- **Task description**: Could you retype, exactly and with no pictures, only the lines from the first line of the records below through the line that contains "Pétales de maïs glacés au sucre enrichis en"?

- **Dataset content**:
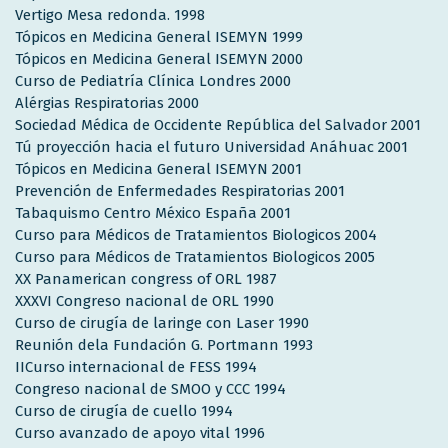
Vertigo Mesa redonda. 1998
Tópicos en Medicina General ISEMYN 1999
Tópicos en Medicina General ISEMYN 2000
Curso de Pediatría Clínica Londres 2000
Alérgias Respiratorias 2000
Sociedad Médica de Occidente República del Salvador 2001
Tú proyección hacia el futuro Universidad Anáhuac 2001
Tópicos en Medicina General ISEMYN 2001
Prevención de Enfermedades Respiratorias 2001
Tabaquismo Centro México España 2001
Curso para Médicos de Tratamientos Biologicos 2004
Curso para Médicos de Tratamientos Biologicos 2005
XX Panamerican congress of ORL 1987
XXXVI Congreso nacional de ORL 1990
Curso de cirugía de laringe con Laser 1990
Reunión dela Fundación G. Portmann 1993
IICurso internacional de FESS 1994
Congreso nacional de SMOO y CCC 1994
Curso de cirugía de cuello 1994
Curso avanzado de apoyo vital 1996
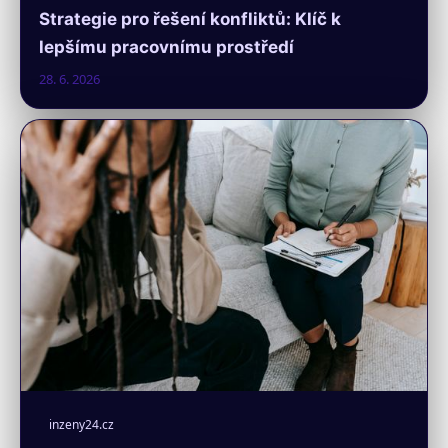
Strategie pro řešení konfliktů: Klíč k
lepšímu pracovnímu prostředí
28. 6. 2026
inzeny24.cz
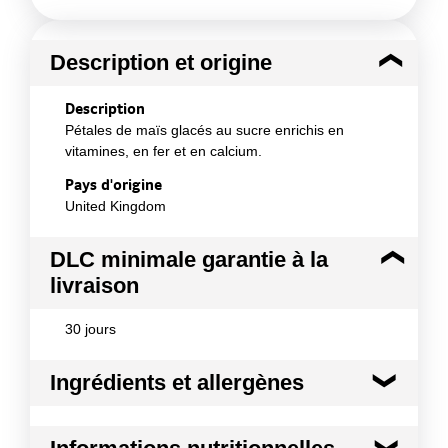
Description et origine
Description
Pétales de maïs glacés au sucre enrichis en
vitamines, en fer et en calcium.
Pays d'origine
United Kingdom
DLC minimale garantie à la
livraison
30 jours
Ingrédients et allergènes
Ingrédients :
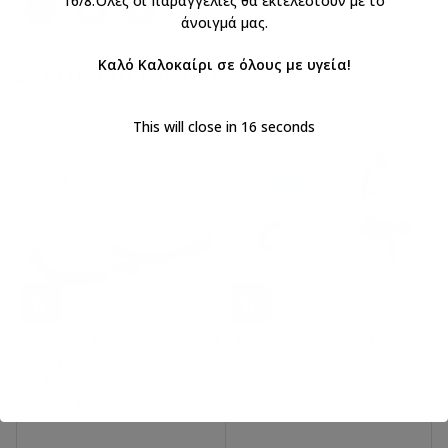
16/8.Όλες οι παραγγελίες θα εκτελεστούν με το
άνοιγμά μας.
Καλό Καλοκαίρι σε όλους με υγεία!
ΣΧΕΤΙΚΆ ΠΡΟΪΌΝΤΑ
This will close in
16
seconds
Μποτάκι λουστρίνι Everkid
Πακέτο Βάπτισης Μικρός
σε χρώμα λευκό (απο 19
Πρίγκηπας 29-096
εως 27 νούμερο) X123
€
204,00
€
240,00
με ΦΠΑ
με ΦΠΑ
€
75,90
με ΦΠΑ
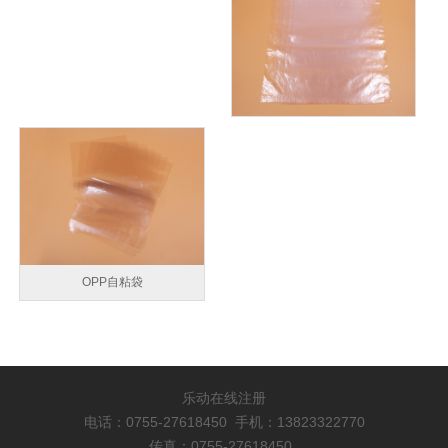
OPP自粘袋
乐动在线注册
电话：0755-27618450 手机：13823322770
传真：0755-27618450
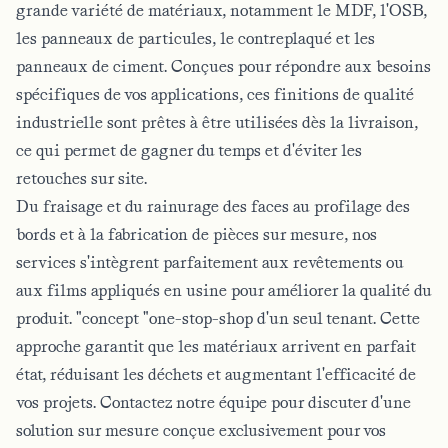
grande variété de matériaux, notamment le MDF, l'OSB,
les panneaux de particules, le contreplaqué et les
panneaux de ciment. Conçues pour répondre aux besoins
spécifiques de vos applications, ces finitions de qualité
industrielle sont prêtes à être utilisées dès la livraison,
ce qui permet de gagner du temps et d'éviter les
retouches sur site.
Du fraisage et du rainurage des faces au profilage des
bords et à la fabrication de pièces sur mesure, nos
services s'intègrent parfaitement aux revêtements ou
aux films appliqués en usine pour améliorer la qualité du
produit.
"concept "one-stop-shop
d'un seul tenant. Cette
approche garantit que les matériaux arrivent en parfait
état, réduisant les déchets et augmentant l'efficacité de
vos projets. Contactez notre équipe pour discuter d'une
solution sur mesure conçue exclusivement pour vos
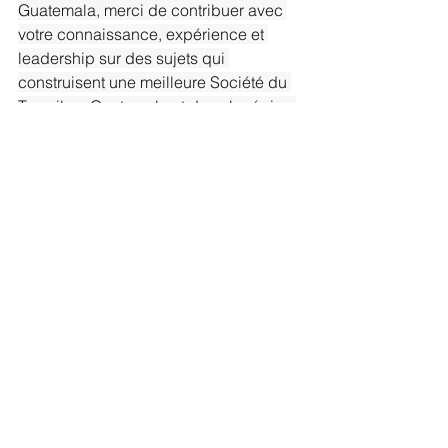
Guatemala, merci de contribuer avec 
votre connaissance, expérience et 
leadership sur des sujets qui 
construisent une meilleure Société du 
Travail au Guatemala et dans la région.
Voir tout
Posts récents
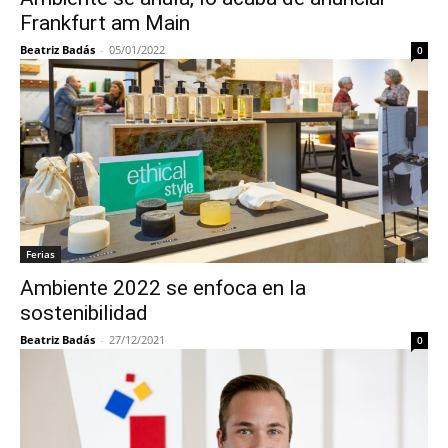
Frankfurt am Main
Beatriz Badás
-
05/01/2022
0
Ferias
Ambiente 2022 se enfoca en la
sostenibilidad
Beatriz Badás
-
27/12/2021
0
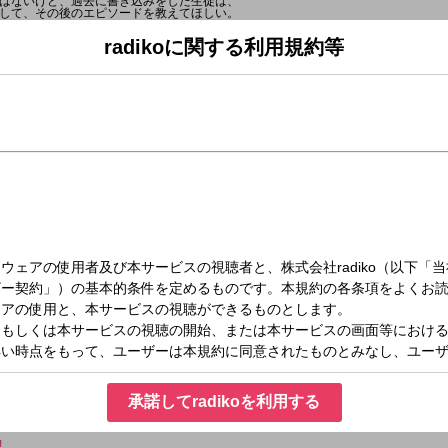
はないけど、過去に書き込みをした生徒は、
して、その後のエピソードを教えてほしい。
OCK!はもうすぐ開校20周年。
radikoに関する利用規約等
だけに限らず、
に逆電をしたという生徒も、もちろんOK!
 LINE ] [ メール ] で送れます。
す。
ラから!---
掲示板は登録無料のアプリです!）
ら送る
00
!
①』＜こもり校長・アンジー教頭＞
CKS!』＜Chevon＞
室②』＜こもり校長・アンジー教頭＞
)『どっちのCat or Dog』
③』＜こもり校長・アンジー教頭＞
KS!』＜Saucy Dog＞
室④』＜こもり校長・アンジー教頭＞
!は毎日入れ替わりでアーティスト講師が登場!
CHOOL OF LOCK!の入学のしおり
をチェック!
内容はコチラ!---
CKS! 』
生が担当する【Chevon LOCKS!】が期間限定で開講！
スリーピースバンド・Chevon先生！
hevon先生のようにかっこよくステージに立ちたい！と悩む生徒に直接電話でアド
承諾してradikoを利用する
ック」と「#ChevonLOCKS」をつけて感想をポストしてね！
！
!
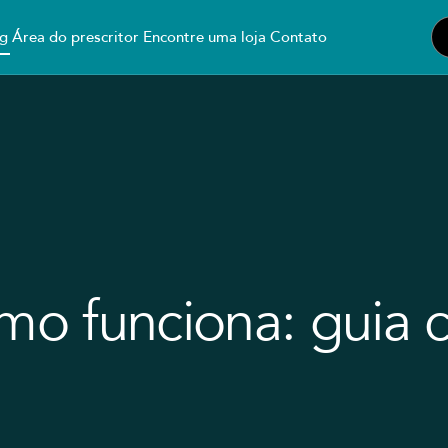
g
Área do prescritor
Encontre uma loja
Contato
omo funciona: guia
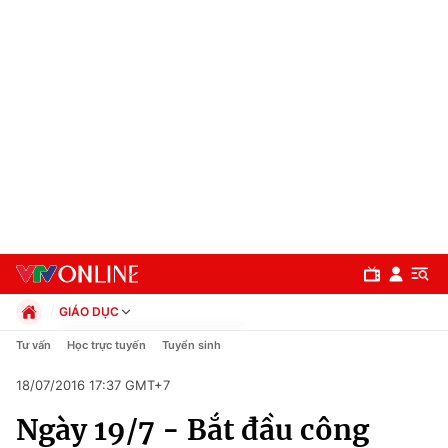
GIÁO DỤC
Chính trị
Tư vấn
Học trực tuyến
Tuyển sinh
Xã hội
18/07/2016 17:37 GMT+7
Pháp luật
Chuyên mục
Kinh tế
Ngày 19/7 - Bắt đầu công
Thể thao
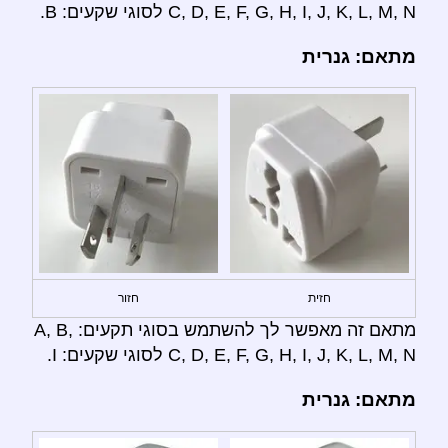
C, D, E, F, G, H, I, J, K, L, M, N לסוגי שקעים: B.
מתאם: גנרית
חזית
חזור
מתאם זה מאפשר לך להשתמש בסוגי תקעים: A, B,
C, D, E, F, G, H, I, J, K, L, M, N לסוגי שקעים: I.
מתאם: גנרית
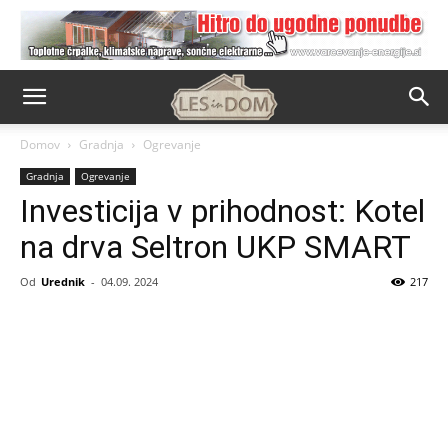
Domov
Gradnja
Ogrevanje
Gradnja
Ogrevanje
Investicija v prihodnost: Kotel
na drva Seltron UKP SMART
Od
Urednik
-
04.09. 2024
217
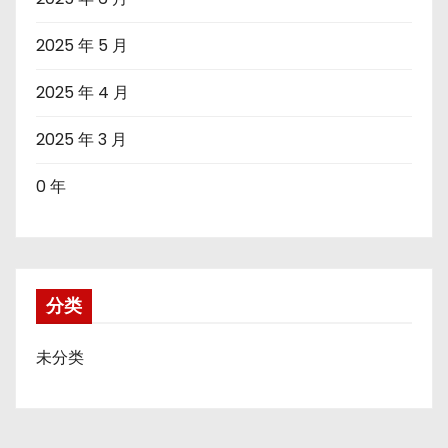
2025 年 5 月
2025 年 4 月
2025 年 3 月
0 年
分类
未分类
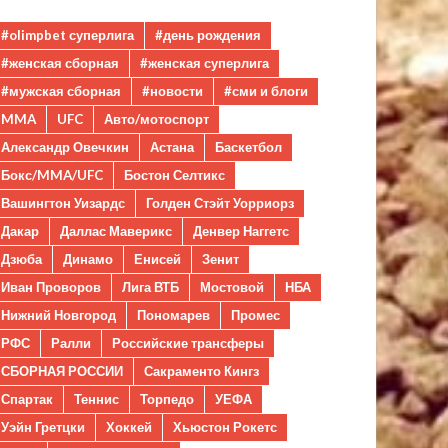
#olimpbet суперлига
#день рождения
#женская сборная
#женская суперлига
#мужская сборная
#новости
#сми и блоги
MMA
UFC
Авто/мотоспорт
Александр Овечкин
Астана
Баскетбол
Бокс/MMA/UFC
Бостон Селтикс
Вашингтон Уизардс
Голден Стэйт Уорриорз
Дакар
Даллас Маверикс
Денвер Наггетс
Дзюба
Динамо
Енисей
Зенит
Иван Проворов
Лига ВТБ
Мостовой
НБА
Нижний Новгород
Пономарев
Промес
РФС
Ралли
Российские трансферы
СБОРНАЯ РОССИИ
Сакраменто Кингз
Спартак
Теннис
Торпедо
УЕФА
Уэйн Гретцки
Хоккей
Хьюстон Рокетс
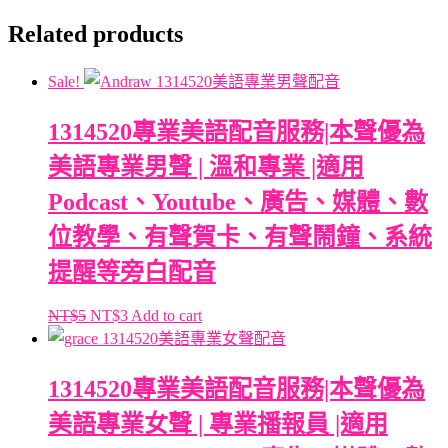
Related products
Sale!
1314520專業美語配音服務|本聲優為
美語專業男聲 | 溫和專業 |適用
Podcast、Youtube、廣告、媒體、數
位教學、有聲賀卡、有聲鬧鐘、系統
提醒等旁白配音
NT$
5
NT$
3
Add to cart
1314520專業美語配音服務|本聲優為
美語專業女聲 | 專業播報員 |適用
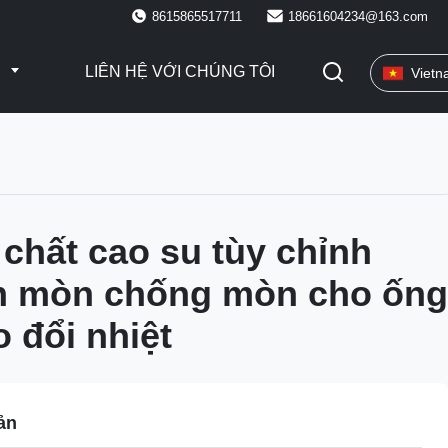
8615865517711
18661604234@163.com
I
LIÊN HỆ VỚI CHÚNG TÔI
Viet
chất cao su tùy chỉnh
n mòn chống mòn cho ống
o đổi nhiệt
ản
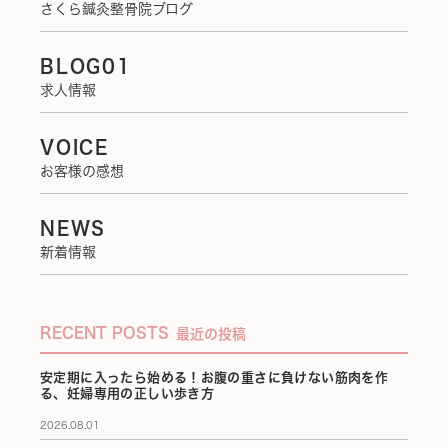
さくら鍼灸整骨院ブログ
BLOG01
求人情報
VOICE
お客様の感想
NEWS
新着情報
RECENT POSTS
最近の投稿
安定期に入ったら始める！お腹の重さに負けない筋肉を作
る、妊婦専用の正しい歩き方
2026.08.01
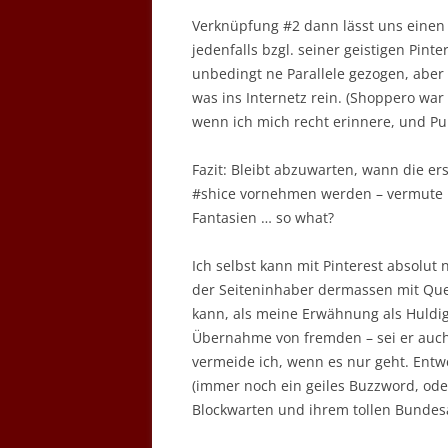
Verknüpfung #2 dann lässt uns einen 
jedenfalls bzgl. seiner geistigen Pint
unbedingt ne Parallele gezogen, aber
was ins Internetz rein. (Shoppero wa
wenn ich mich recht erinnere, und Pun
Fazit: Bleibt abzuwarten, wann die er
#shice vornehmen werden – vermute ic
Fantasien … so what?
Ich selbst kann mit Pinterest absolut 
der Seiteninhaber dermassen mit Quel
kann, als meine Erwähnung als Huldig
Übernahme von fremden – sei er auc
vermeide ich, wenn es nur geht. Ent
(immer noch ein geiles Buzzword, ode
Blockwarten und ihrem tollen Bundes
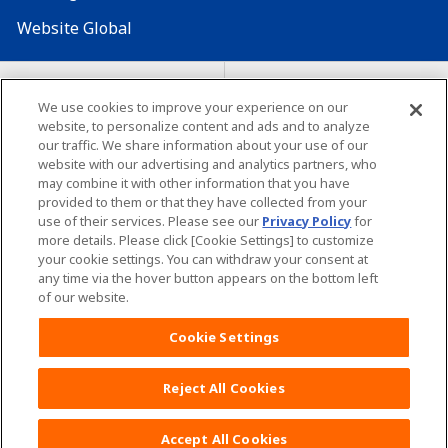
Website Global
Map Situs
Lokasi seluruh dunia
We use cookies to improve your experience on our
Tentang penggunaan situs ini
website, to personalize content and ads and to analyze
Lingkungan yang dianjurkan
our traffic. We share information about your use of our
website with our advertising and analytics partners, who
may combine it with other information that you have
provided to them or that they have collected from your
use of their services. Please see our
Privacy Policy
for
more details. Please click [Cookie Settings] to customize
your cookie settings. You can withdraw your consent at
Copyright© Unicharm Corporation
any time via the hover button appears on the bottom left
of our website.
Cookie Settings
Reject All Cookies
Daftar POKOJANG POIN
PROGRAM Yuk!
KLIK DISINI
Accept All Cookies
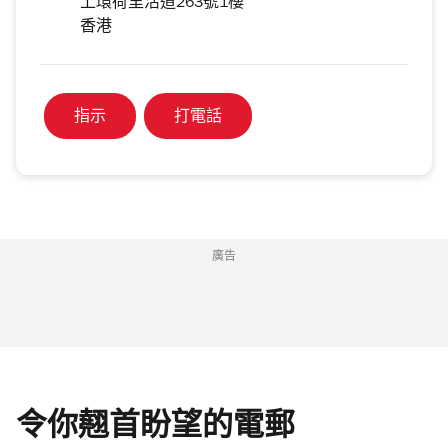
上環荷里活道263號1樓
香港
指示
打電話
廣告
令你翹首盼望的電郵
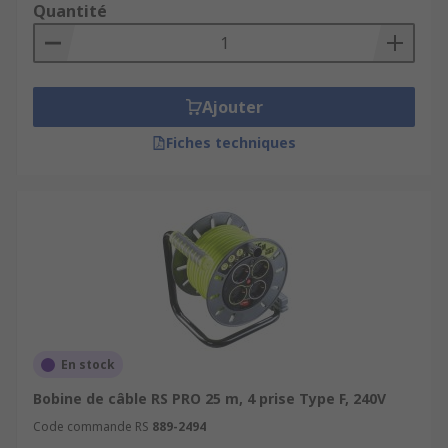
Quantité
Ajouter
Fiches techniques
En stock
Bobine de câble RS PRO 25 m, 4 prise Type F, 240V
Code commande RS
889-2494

- **Answer space**:
Vertigo Mesa redonda. 1998
Tópicos en Medicina General ISEMYN 1999
Tópicos en Medicina General ISEMYN 2000
Curso de Pediatría Clínica Londres 2000
Alérgias Respiratorias 2000
Sociedad Médica de Occidente República del Salvador 2001
Tú proyección hacia el futuro Universidad Anáhuac 2001
Tópicos en Medicina General ISEMYN 2001
Prevención de Enfermedades Respiratorias 2001
Tabaquismo Centro México España 2001
Curso para Médicos de Tratamientos Biologicos 2004
Curso para Médicos de Tratamientos Biologicos 2005
XX Panamerican congress of ORL 1987
XXXVI Congreso nacional de ORL 1990
Curso de cirugía de laringe con Laser 1990
Reunión dela Fundación G. Portmann 1993
IICurso internacional de FESS 1994
Congreso nacional de SMOO y CCC 1994
Curso de cirugía de cuello 1994
Curso avanzado de apoyo vital 1996
Strategie pro řešení konfliktů: Klíč k
lepšímu pracovnímu prostředí
28. 6. 2026
inzeny24.cz
Description et origine
Description
Pétales de maïs glacés au sucre enrichis en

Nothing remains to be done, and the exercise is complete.